*** SOURCE MATERIAL Section Begins ***
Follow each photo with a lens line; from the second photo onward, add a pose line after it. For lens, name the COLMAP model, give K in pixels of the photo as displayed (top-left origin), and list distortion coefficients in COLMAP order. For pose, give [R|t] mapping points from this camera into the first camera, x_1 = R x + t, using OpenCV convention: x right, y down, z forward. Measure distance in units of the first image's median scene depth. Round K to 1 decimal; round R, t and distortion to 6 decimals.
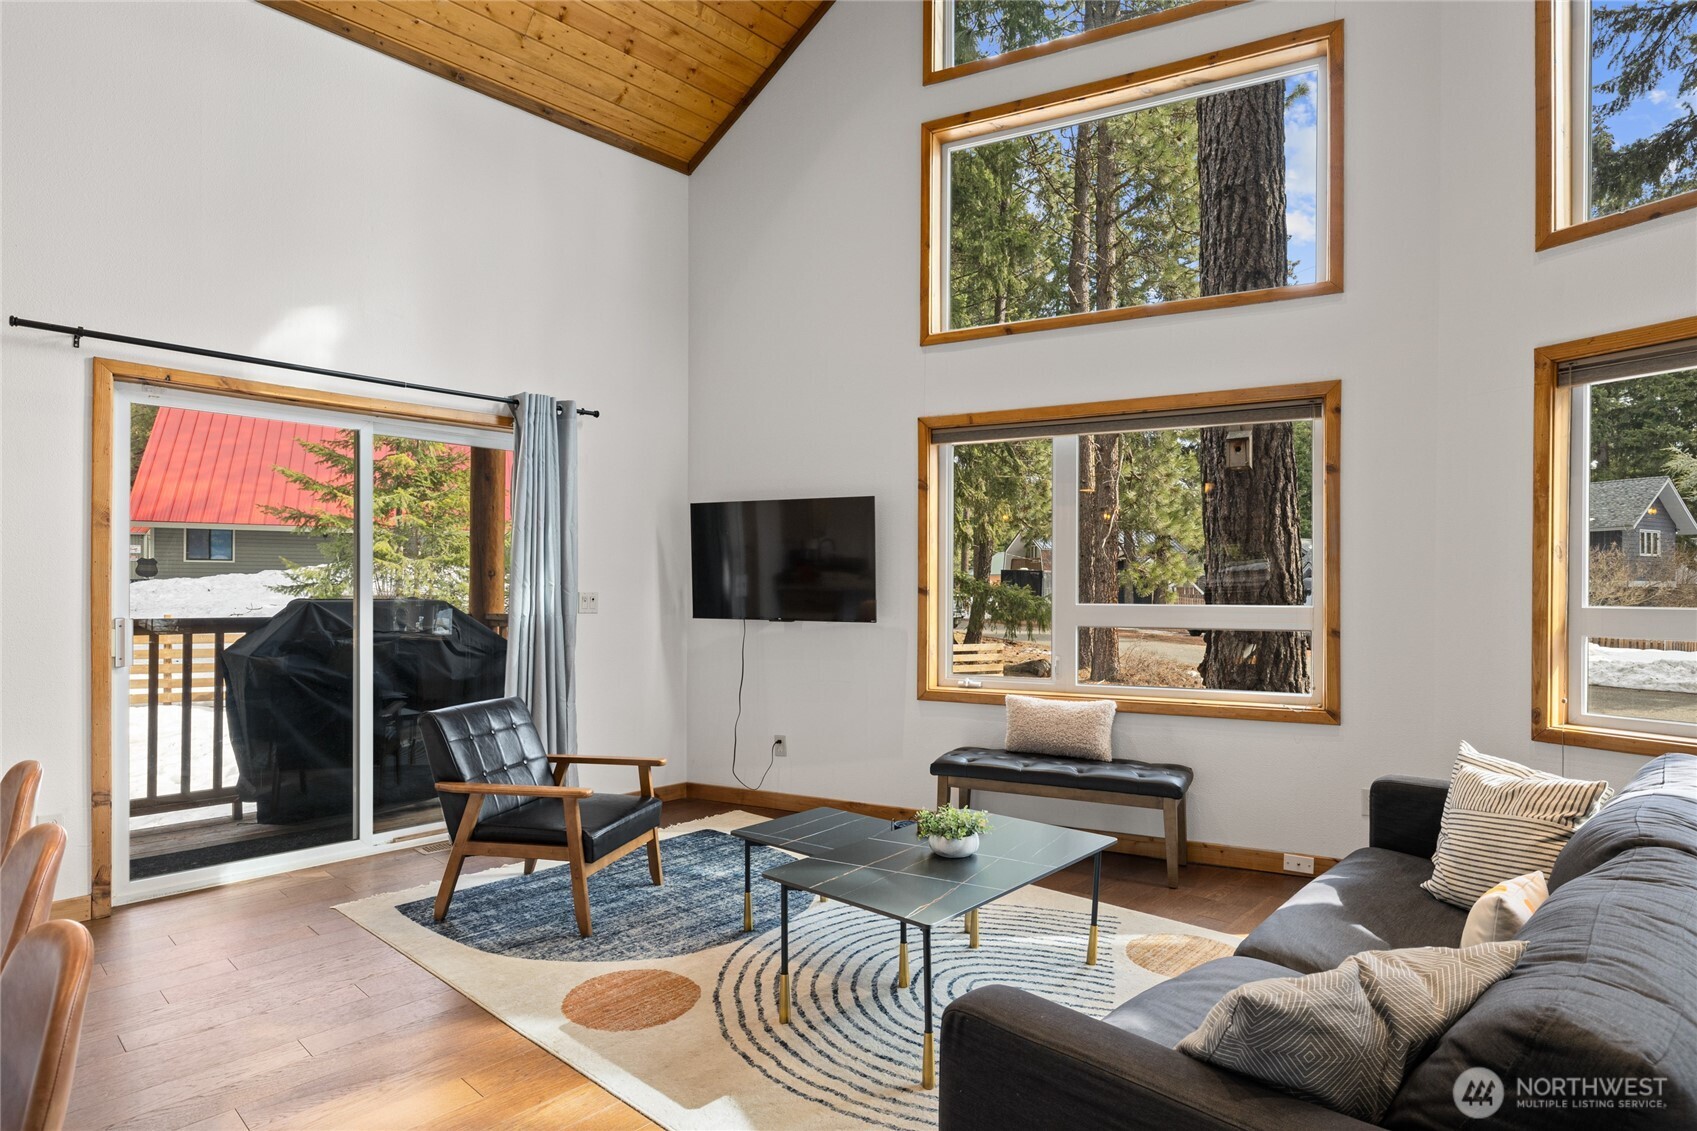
lens RADIAL K [[904.7, 0, 858.7], [0, 904.7, 590.8], [0, 0, 1]] dist [-0.006860, 0.003714]
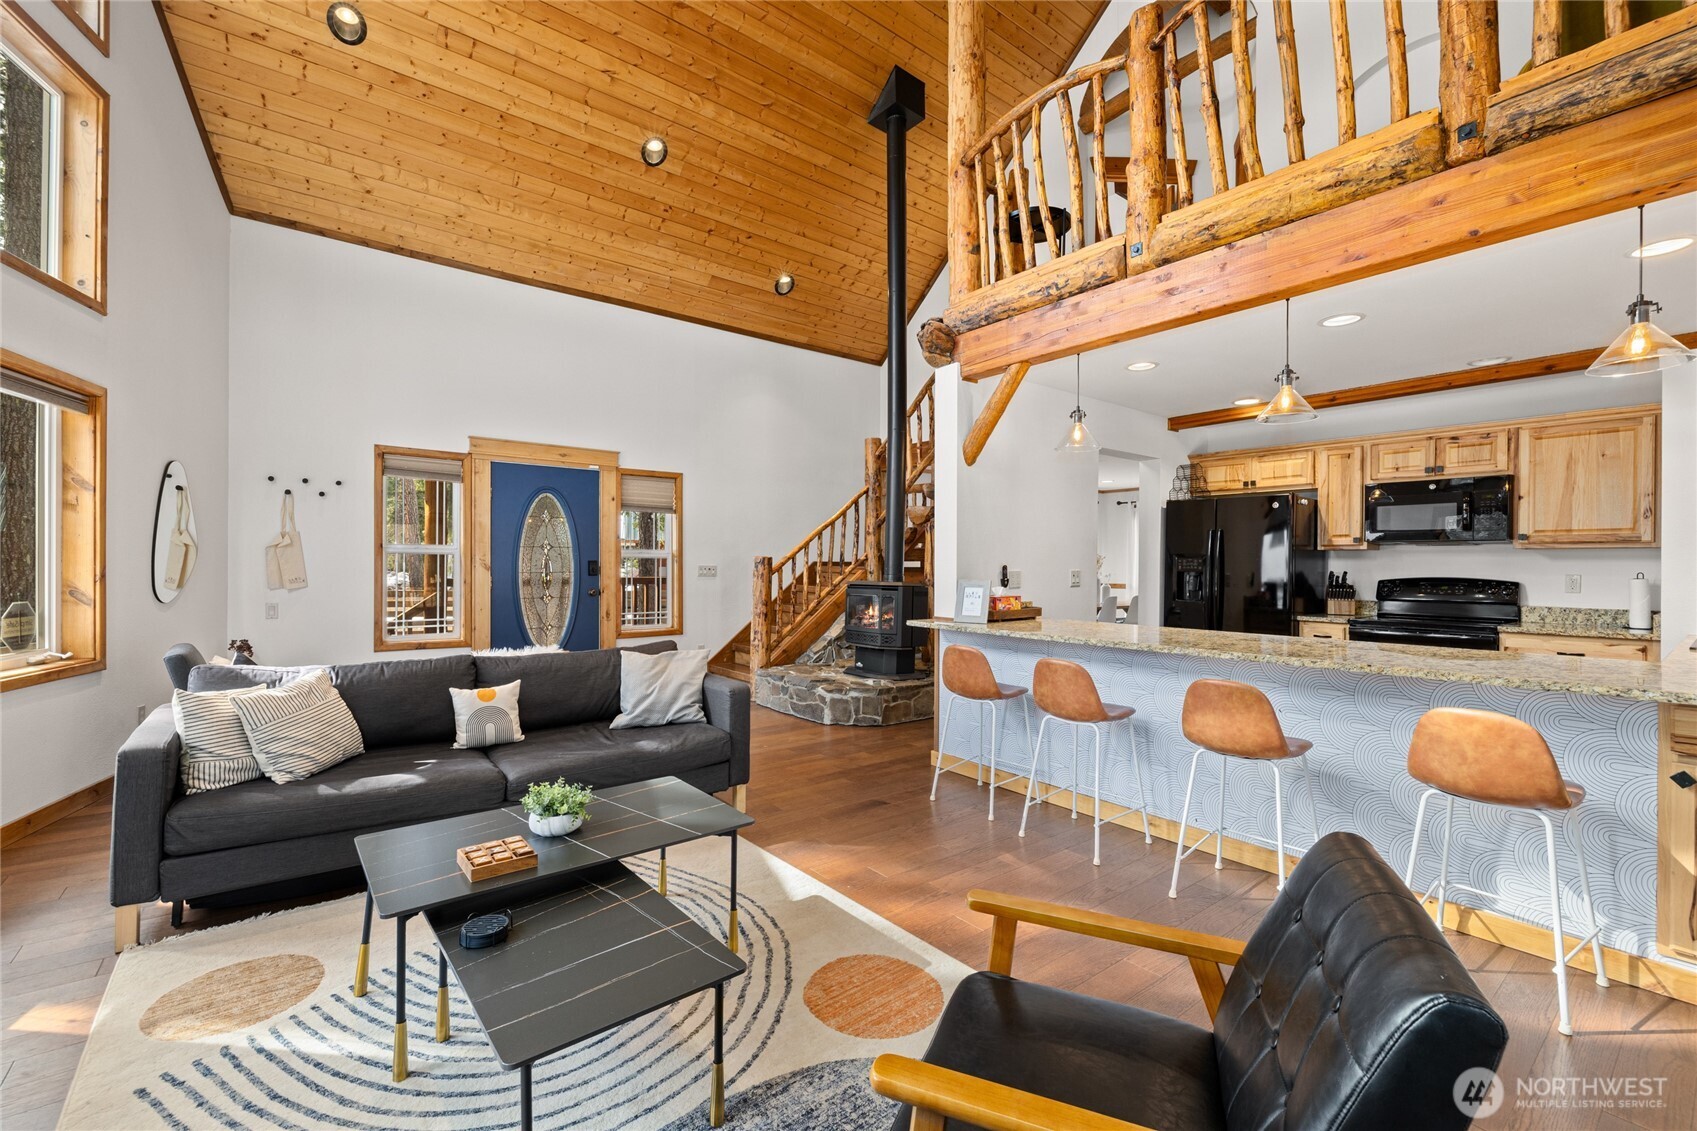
lens RADIAL K [[770.9, 0, 862.4], [0, 770.9, 576.6], [0, 0, 1]] dist [0.006013, -0.001323]
pose [[-0.982326, -0.015913, 0.186502, -0.246934], [-0.013595, 0.999814, 0.013704, 0.000701], [-0.186685, 0.010926, -0.982359, 1.137294]]
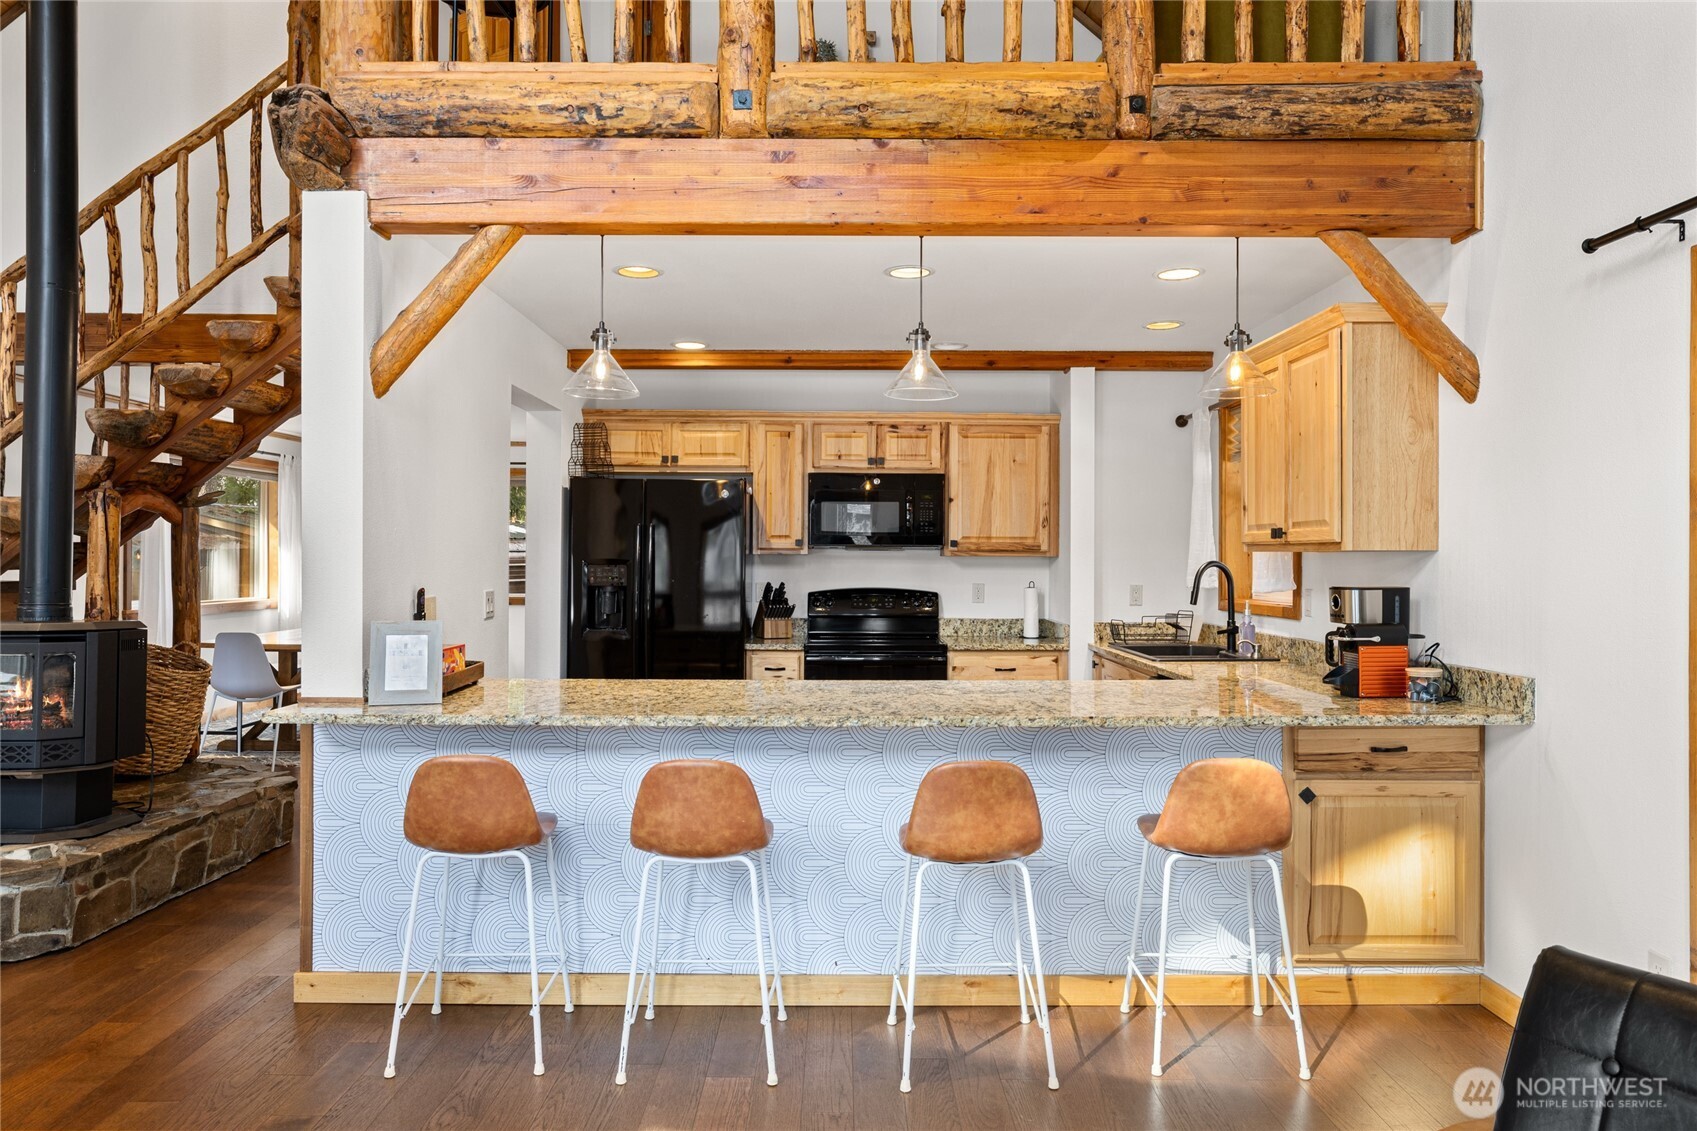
lens RADIAL K [[1116.3, 0, 832.5], [0, 1116.3, 561.3], [0, 0, 1]] dist [-0.007064, 0.006228]
pose [[-0.734718, -0.006599, -0.678340, 0.096729], [-0.009845, 0.999951, 0.000935, -0.026993], [0.678301, 0.007365, -0.734747, 0.870600]]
*** SOURCE MATERIAL Section Ends ***
* EXERCISE: Print all of the lines above again word for word, and leave the pictures out of your answer.

* ANSWER BELOW:
Follow each photo with a lens line; from the second photo onward, add a pose line after it. For lens, name the COLMAP model, give K in pixels of the photo as displayed (top-left origin), and list distortion coefficients in COLMAP order. For pose, give [R|t] mapping points from this camera into the first camera, x_1 = R x + t, using OpenCV convention: x right, y down, z forward. Measure distance in units of the first image's median scene depth. Round K to 1 decimal; round R, t and distortion to 6 decimals.
lens RADIAL K [[904.7, 0, 858.7], [0, 904.7, 590.8], [0, 0, 1]] dist [-0.006860, 0.003714]
lens RADIAL K [[770.9, 0, 862.4], [0, 770.9, 576.6], [0, 0, 1]] dist [0.006013, -0.001323]
pose [[-0.982326, -0.015913, 0.186502, -0.246934], [-0.013595, 0.999814, 0.013704, 0.000701], [-0.186685, 0.010926, -0.982359, 1.137294]]
lens RADIAL K [[1116.3, 0, 832.5], [0, 1116.3, 561.3], [0, 0, 1]] dist [-0.007064, 0.006228]
pose [[-0.734718, -0.006599, -0.678340, 0.096729], [-0.009845, 0.999951, 0.000935, -0.026993], [0.678301, 0.007365, -0.734747, 0.870600]]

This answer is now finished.